**DESCRIPTION OF THE TASK**:
Print the whole listing below exactly, skipping every picture.
= = = = = = =
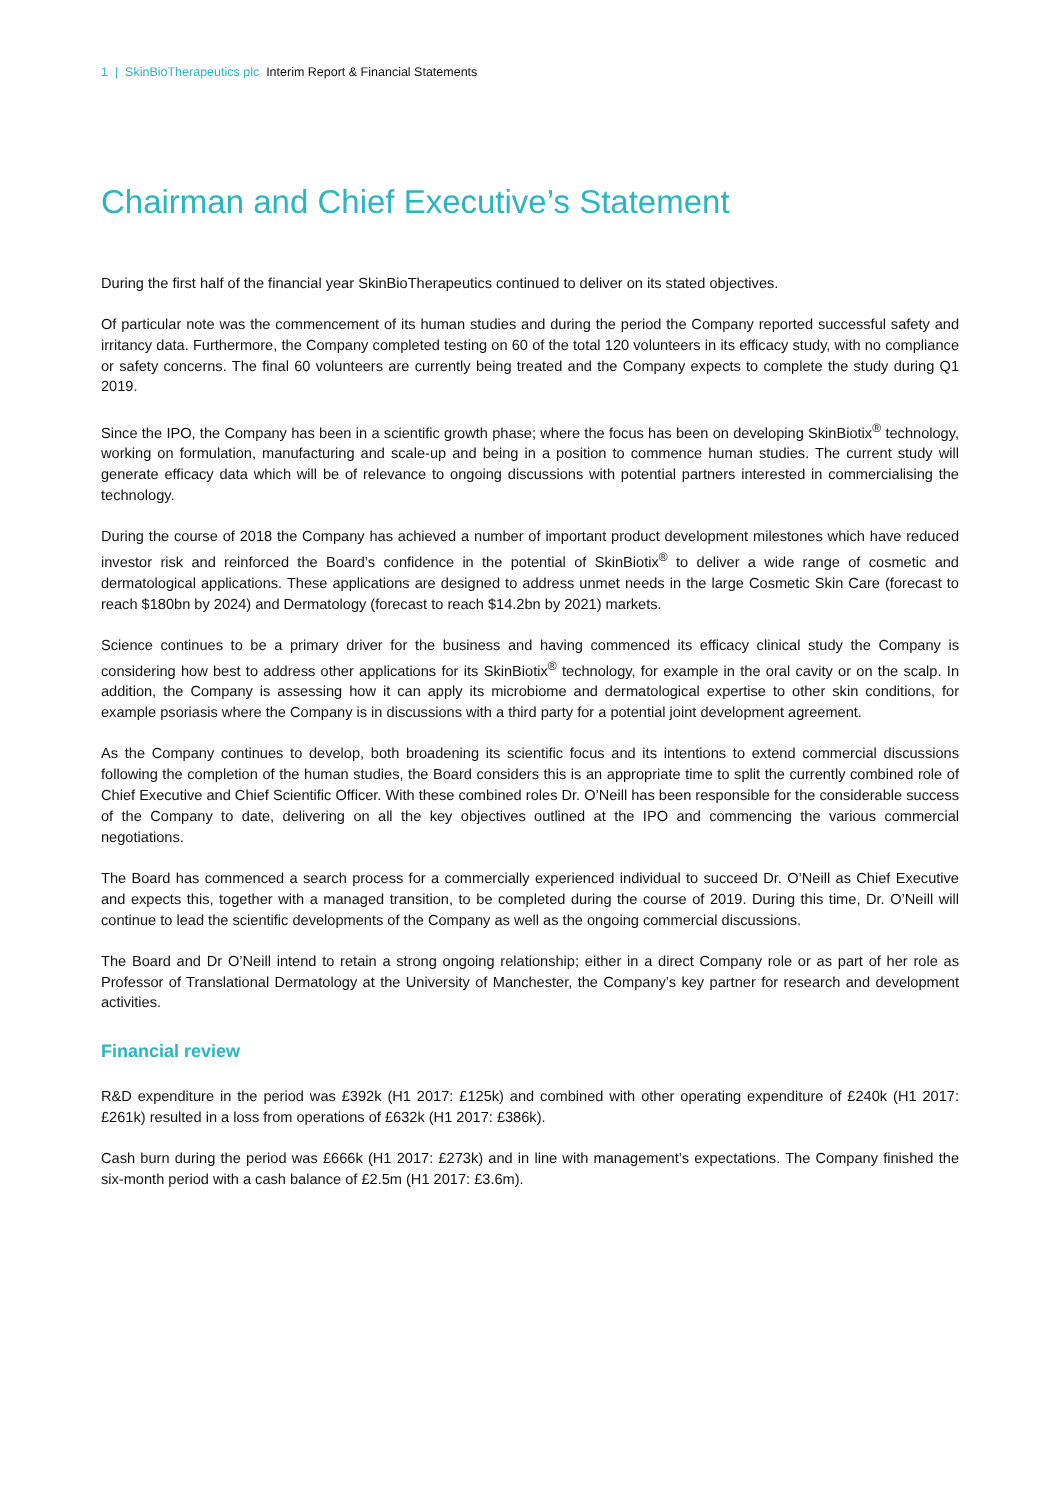1 | SkinBioTherapeutics plc Interim Report & Financial Statements
Chairman and Chief Executive’s Statement
During the first half of the financial year SkinBioTherapeutics continued to deliver on its stated objectives.
Of particular note was the commencement of its human studies and during the period the Company reported successful safety and irritancy data. Furthermore, the Company completed testing on 60 of the total 120 volunteers in its efficacy study, with no compliance or safety concerns. The final 60 volunteers are currently being treated and the Company expects to complete the study during Q1 2019.
Since the IPO, the Company has been in a scientific growth phase; where the focus has been on developing SkinBiotix<sup>®</sup> technology, working on formulation, manufacturing and scale-up and being in a position to commence human studies. The current study will generate efficacy data which will be of relevance to ongoing discussions with potential partners interested in commercialising the technology.
During the course of 2018 the Company has achieved a number of important product development milestones which have reduced investor risk and reinforced the Board’s confidence in the potential of SkinBiotix<sup>®</sup> to deliver a wide range of cosmetic and dermatological applications. These applications are designed to address unmet needs in the large Cosmetic Skin Care (forecast to reach $180bn by 2024) and Dermatology (forecast to reach $14.2bn by 2021) markets.
Science continues to be a primary driver for the business and having commenced its efficacy clinical study the Company is considering how best to address other applications for its SkinBiotix<sup>®</sup> technology, for example in the oral cavity or on the scalp. In addition, the Company is assessing how it can apply its microbiome and dermatological expertise to other skin conditions, for example psoriasis where the Company is in discussions with a third party for a potential joint development agreement.
As the Company continues to develop, both broadening its scientific focus and its intentions to extend commercial discussions following the completion of the human studies, the Board considers this is an appropriate time to split the currently combined role of Chief Executive and Chief Scientific Officer. With these combined roles Dr. O’Neill has been responsible for the considerable success of the Company to date, delivering on all the key objectives outlined at the IPO and commencing the various commercial negotiations.
The Board has commenced a search process for a commercially experienced individual to succeed Dr. O’Neill as Chief Executive and expects this, together with a managed transition, to be completed during the course of 2019. During this time, Dr. O’Neill will continue to lead the scientific developments of the Company as well as the ongoing commercial discussions.
The Board and Dr O’Neill intend to retain a strong ongoing relationship; either in a direct Company role or as part of her role as Professor of Translational Dermatology at the University of Manchester, the Company’s key partner for research and development activities.
Financial review
R&D expenditure in the period was £392k (H1 2017: £125k) and combined with other operating expenditure of £240k (H1 2017: £261k) resulted in a loss from operations of £632k (H1 2017: £386k).
Cash burn during the period was £666k (H1 2017: £273k) and in line with management’s expectations. The Company finished the six-month period with a cash balance of £2.5m (H1 2017: £3.6m).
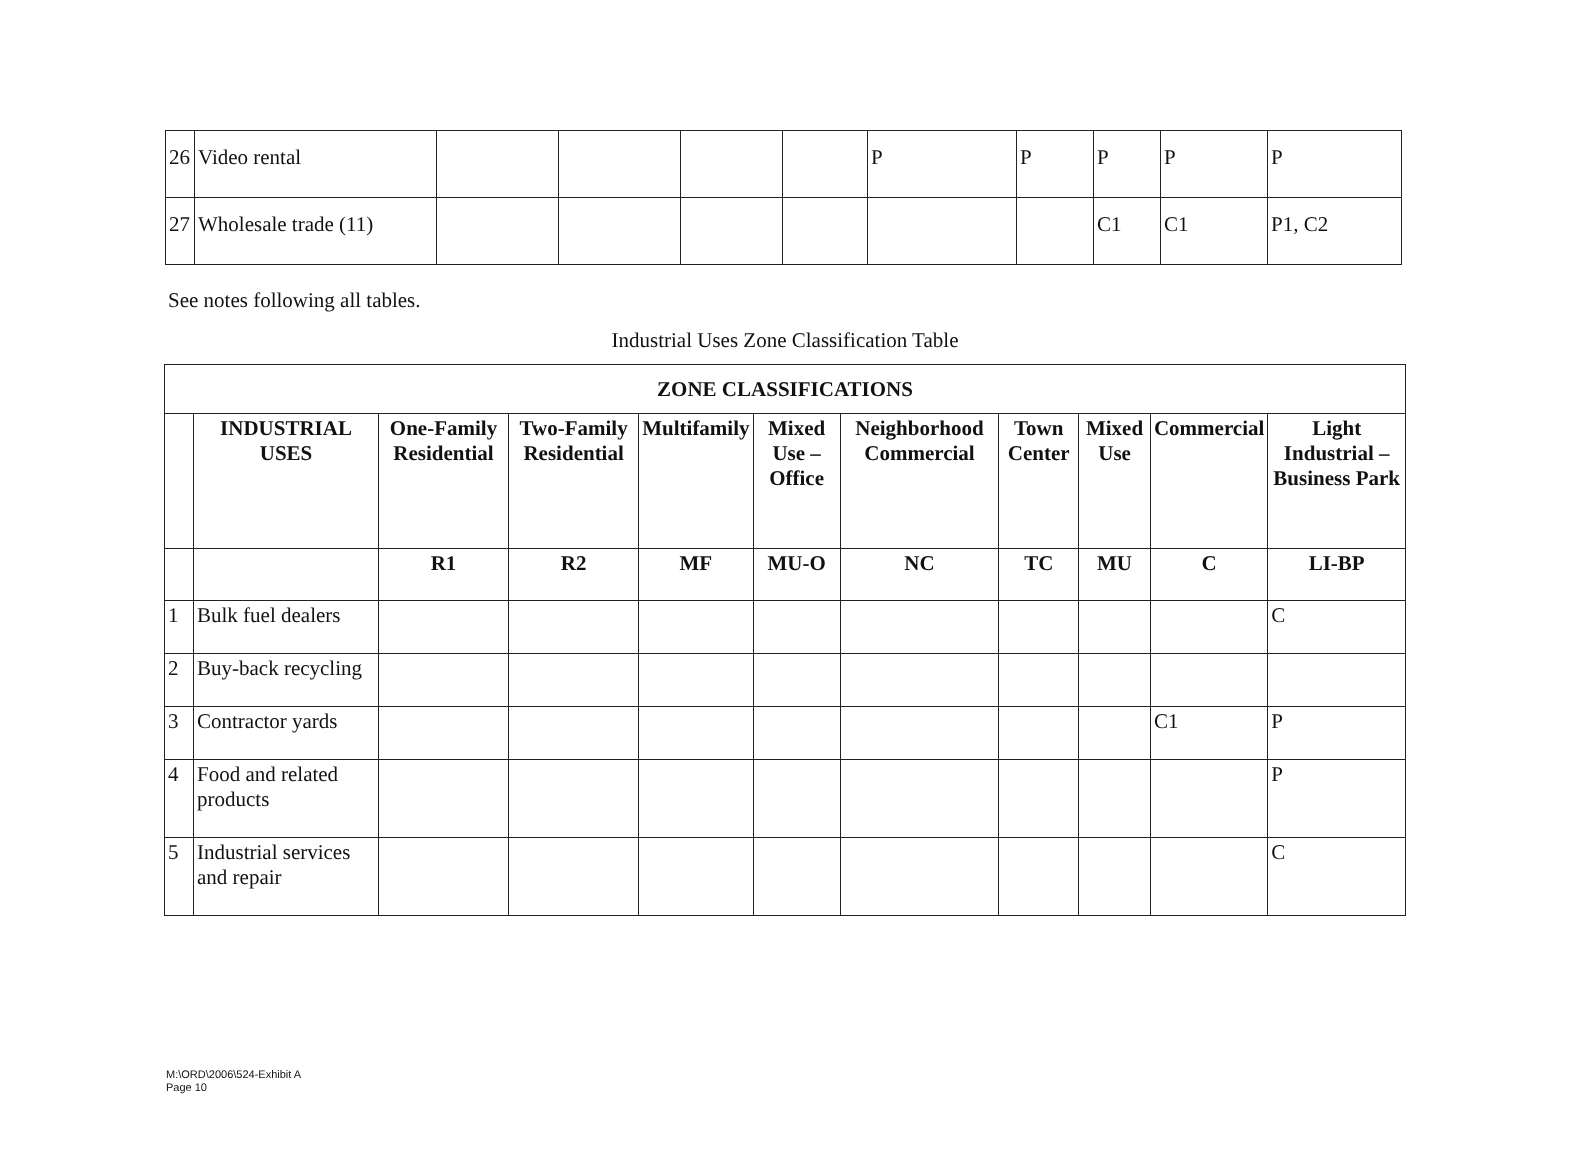| 26 | Video rental | | | | | P | P | P | P | P |
| 27 | Wholesale trade (11) | | | | | | | C1 | C1 | P1, C2 |
See notes following all tables.
Industrial Uses Zone Classification Table
| ZONE CLASSIFICATIONS | | | | | | | | | | |
| --- | --- | --- | --- | --- | --- | --- | --- | --- | --- | --- |
| | INDUSTRIAL USES | One-Family Residential | Two-Family Residential | Multifamily | Mixed Use – Office | Neighborhood Commercial | Town Center | Mixed Use | Commercial | Light Industrial – Business Park |
| | | R1 | R2 | MF | MU-O | NC | TC | MU | C | LI-BP |
| 1 | Bulk fuel dealers | | | | | | | | | C |
| 2 | Buy-back recycling | | | | | | | | | |
| 3 | Contractor yards | | | | | | | | C1 | P |
| 4 | Food and related products | | | | | | | | | P |
| 5 | Industrial services and repair | | | | | | | | | C |
M:\ORD\2006\524-Exhibit A
Page 10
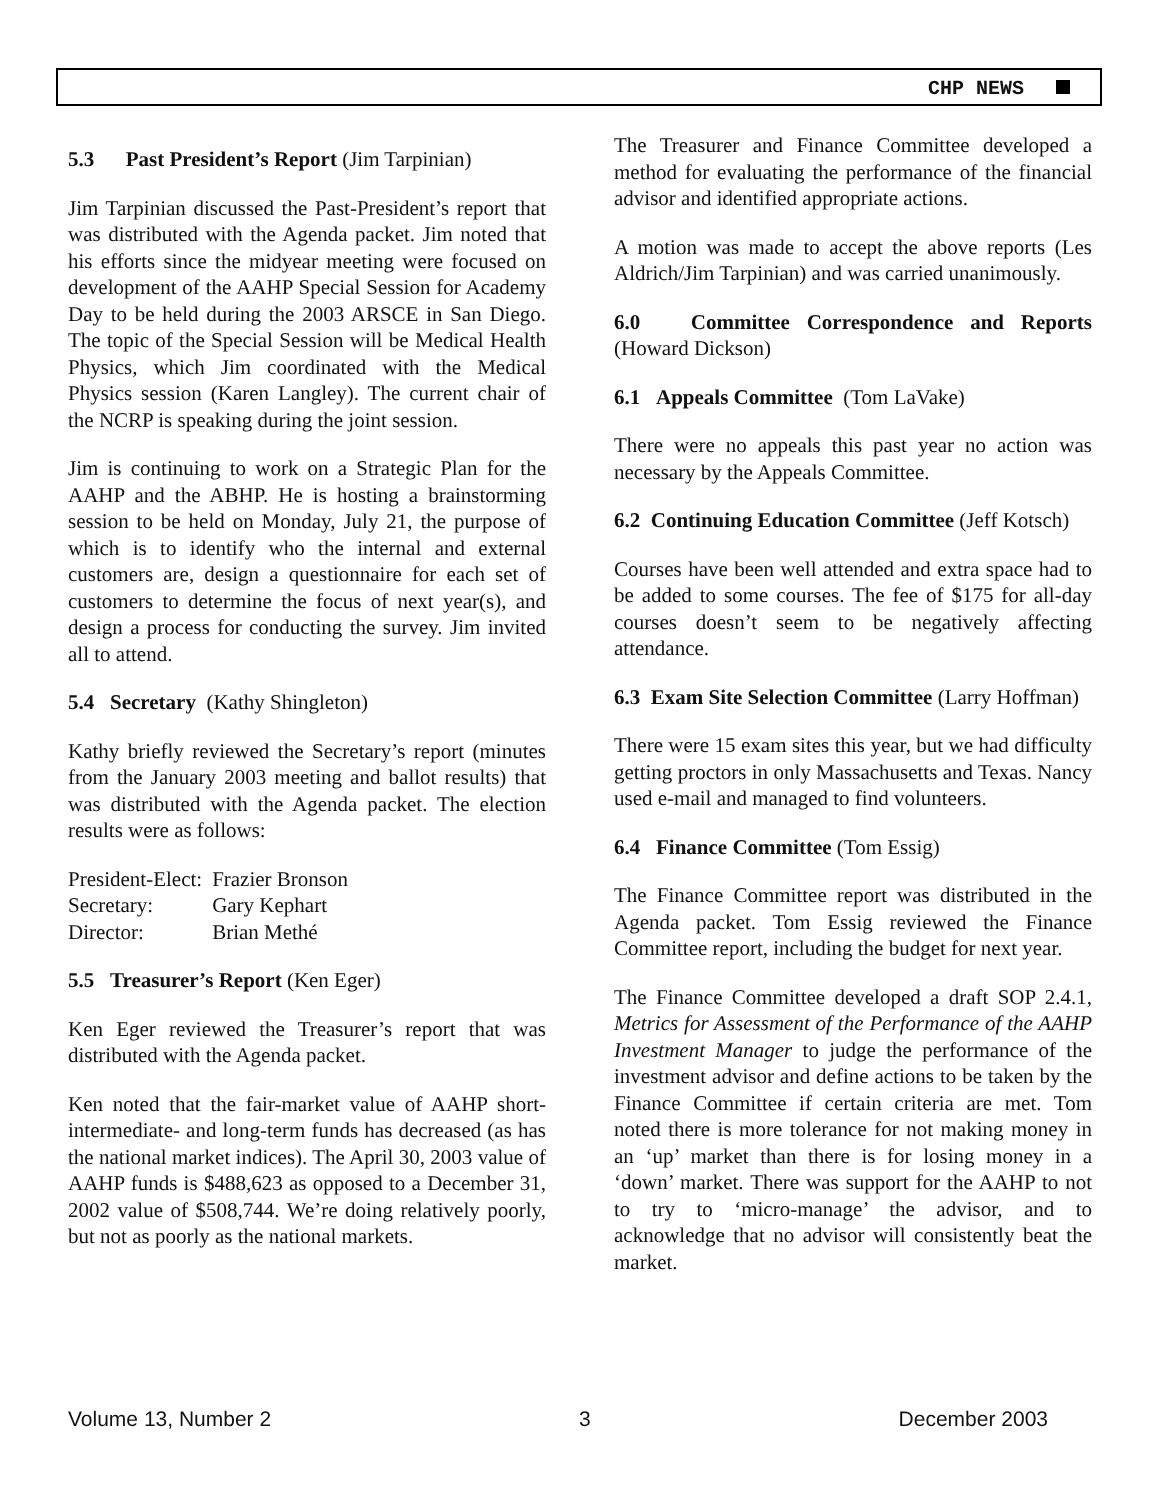CHP NEWS
5.3 Past President’s Report (Jim Tarpinian)
Jim Tarpinian discussed the Past-President’s report that was distributed with the Agenda packet. Jim noted that his efforts since the midyear meeting were focused on development of the AAHP Special Session for Academy Day to be held during the 2003 ARSCE in San Diego. The topic of the Special Session will be Medical Health Physics, which Jim coordinated with the Medical Physics session (Karen Langley). The current chair of the NCRP is speaking during the joint session.
Jim is continuing to work on a Strategic Plan for the AAHP and the ABHP. He is hosting a brainstorming session to be held on Monday, July 21, the purpose of which is to identify who the internal and external customers are, design a questionnaire for each set of customers to determine the focus of next year(s), and design a process for conducting the survey. Jim invited all to attend.
5.4 Secretary (Kathy Shingleton)
Kathy briefly reviewed the Secretary’s report (minutes from the January 2003 meeting and ballot results) that was distributed with the Agenda packet. The election results were as follows:
| President-Elect: | Frazier Bronson |
| Secretary: | Gary Kephart |
| Director: | Brian Methé |
5.5 Treasurer’s Report (Ken Eger)
Ken Eger reviewed the Treasurer’s report that was distributed with the Agenda packet.
Ken noted that the fair-market value of AAHP short- intermediate- and long-term funds has decreased (as has the national market indices). The April 30, 2003 value of AAHP funds is $488,623 as opposed to a December 31, 2002 value of $508,744. We’re doing relatively poorly, but not as poorly as the national markets.
The Treasurer and Finance Committee developed a method for evaluating the performance of the financial advisor and identified appropriate actions.
A motion was made to accept the above reports (Les Aldrich/Jim Tarpinian) and was carried unanimously.
6.0 Committee Correspondence and Reports (Howard Dickson)
6.1 Appeals Committee (Tom LaVake)
There were no appeals this past year no action was necessary by the Appeals Committee.
6.2 Continuing Education Committee (Jeff Kotsch)
Courses have been well attended and extra space had to be added to some courses. The fee of $175 for all-day courses doesn’t seem to be negatively affecting attendance.
6.3 Exam Site Selection Committee (Larry Hoffman)
There were 15 exam sites this year, but we had difficulty getting proctors in only Massachusetts and Texas. Nancy used e-mail and managed to find volunteers.
6.4 Finance Committee (Tom Essig)
The Finance Committee report was distributed in the Agenda packet. Tom Essig reviewed the Finance Committee report, including the budget for next year.
The Finance Committee developed a draft SOP 2.4.1, Metrics for Assessment of the Performance of the AAHP Investment Manager to judge the performance of the investment advisor and define actions to be taken by the Finance Committee if certain criteria are met. Tom noted there is more tolerance for not making money in an ‘up’ market than there is for losing money in a ‘down’ market. There was support for the AAHP to not to try to ‘micro-manage’ the advisor, and to acknowledge that no advisor will consistently beat the market.
Volume 13, Number 2 3 December 2003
= = = = = = =
**ANSWER FOR THIS EXERCISE**:
1 | SkinBioTherapeutics plc Interim Report & Financial Statements
Chairman and Chief Executive’s Statement
During the first half of the financial year SkinBioTherapeutics continued to deliver on its stated objectives.
Of particular note was the commencement of its human studies and during the period the Company reported successful safety and irritancy data. Furthermore, the Company completed testing on 60 of the total 120 volunteers in its efficacy study, with no compliance or safety concerns. The final 60 volunteers are currently being treated and the Company expects to complete the study during Q1 2019.
Since the IPO, the Company has been in a scientific growth phase; where the focus has been on developing SkinBiotix<sup>®</sup> technology, working on formulation, manufacturing and scale-up and being in a position to commence human studies. The current study will generate efficacy data which will be of relevance to ongoing discussions with potential partners interested in commercialising the technology.
During the course of 2018 the Company has achieved a number of important product development milestones which have reduced investor risk and reinforced the Board’s confidence in the potential of SkinBiotix<sup>®</sup> to deliver a wide range of cosmetic and dermatological applications. These applications are designed to address unmet needs in the large Cosmetic Skin Care (forecast to reach $180bn by 2024) and Dermatology (forecast to reach $14.2bn by 2021) markets.
Science continues to be a primary driver for the business and having commenced its efficacy clinical study the Company is considering how best to address other applications for its SkinBiotix<sup>®</sup> technology, for example in the oral cavity or on the scalp. In addition, the Company is assessing how it can apply its microbiome and dermatological expertise to other skin conditions, for example psoriasis where the Company is in discussions with a third party for a potential joint development agreement.
As the Company continues to develop, both broadening its scientific focus and its intentions to extend commercial discussions following the completion of the human studies, the Board considers this is an appropriate time to split the currently combined role of Chief Executive and Chief Scientific Officer. With these combined roles Dr. O’Neill has been responsible for the considerable success of the Company to date, delivering on all the key objectives outlined at the IPO and commencing the various commercial negotiations.
The Board has commenced a search process for a commercially experienced individual to succeed Dr. O’Neill as Chief Executive and expects this, together with a managed transition, to be completed during the course of 2019. During this time, Dr. O’Neill will continue to lead the scientific developments of the Company as well as the ongoing commercial discussions.
The Board and Dr O’Neill intend to retain a strong ongoing relationship; either in a direct Company role or as part of her role as Professor of Translational Dermatology at the University of Manchester, the Company’s key partner for research and development activities.
Financial review
R&D expenditure in the period was £392k (H1 2017: £125k) and combined with other operating expenditure of £240k (H1 2017: £261k) resulted in a loss from operations of £632k (H1 2017: £386k).
Cash burn during the period was £666k (H1 2017: £273k) and in line with management’s expectations. The Company finished the six-month period with a cash balance of £2.5m (H1 2017: £3.6m).
| 26 | Video rental | | | | | P | P | P | P | P |
| 27 | Wholesale trade (11) | | | | | | | C1 | C1 | P1, C2 |
See notes following all tables.
Industrial Uses Zone Classification Table
| ZONE CLASSIFICATIONS | | | | | | | | | | |
| --- | --- | --- | --- | --- | --- | --- | --- | --- | --- | --- |
| | INDUSTRIAL USES | One-Family Residential | Two-Family Residential | Multifamily | Mixed Use – Office | Neighborhood Commercial | Town Center | Mixed Use | Commercial | Light Industrial – Business Park |
| | | R1 | R2 | MF | MU-O | NC | TC | MU | C | LI-BP |
| 1 | Bulk fuel dealers | | | | | | | | | C |
| 2 | Buy-back recycling | | | | | | | | | |
| 3 | Contractor yards | | | | | | | | C1 | P |
| 4 | Food and related products | | | | | | | | | P |
| 5 | Industrial services and repair | | | | | | | | | C |
M:\ORD\2006\524-Exhibit A
Page 10
CHP NEWS
5.3 Past President’s Report (Jim Tarpinian)
Jim Tarpinian discussed the Past-President’s report that was distributed with the Agenda packet. Jim noted that his efforts since the midyear meeting were focused on development of the AAHP Special Session for Academy Day to be held during the 2003 ARSCE in San Diego. The topic of the Special Session will be Medical Health Physics, which Jim coordinated with the Medical Physics session (Karen Langley). The current chair of the NCRP is speaking during the joint session.
Jim is continuing to work on a Strategic Plan for the AAHP and the ABHP. He is hosting a brainstorming session to be held on Monday, July 21, the purpose of which is to identify who the internal and external customers are, design a questionnaire for each set of customers to determine the focus of next year(s), and design a process for conducting the survey. Jim invited all to attend.
5.4 Secretary (Kathy Shingleton)
Kathy briefly reviewed the Secretary’s report (minutes from the January 2003 meeting and ballot results) that was distributed with the Agenda packet. The election results were as follows:
| President-Elect: | Frazier Bronson |
| Secretary: | Gary Kephart |
| Director: | Brian Methé |
5.5 Treasurer’s Report (Ken Eger)
Ken Eger reviewed the Treasurer’s report that was distributed with the Agenda packet.
Ken noted that the fair-market value of AAHP short- intermediate- and long-term funds has decreased (as has the national market indices). The April 30, 2003 value of AAHP funds is $488,623 as opposed to a December 31, 2002 value of $508,744. We’re doing relatively poorly, but not as poorly as the national markets.
The Treasurer and Finance Committee developed a method for evaluating the performance of the financial advisor and identified appropriate actions.
A motion was made to accept the above reports (Les Aldrich/Jim Tarpinian) and was carried unanimously.
6.0 Committee Correspondence and Reports (Howard Dickson)
6.1 Appeals Committee (Tom LaVake)
There were no appeals this past year no action was necessary by the Appeals Committee.
6.2 Continuing Education Committee (Jeff Kotsch)
Courses have been well attended and extra space had to be added to some courses. The fee of $175 for all-day courses doesn’t seem to be negatively affecting attendance.
6.3 Exam Site Selection Committee (Larry Hoffman)
There were 15 exam sites this year, but we had difficulty getting proctors in only Massachusetts and Texas. Nancy used e-mail and managed to find volunteers.
6.4 Finance Committee (Tom Essig)
The Finance Committee report was distributed in the Agenda packet. Tom Essig reviewed the Finance Committee report, including the budget for next year.
The Finance Committee developed a draft SOP 2.4.1, Metrics for Assessment of the Performance of the AAHP Investment Manager to judge the performance of the investment advisor and define actions to be taken by the Finance Committee if certain criteria are met. Tom noted there is more tolerance for not making money in an ‘up’ market than there is for losing money in a ‘down’ market. There was support for the AAHP to not to try to ‘micro-manage’ the advisor, and to acknowledge that no advisor will consistently beat the market.
Volume 13, Number 2 3 December 2003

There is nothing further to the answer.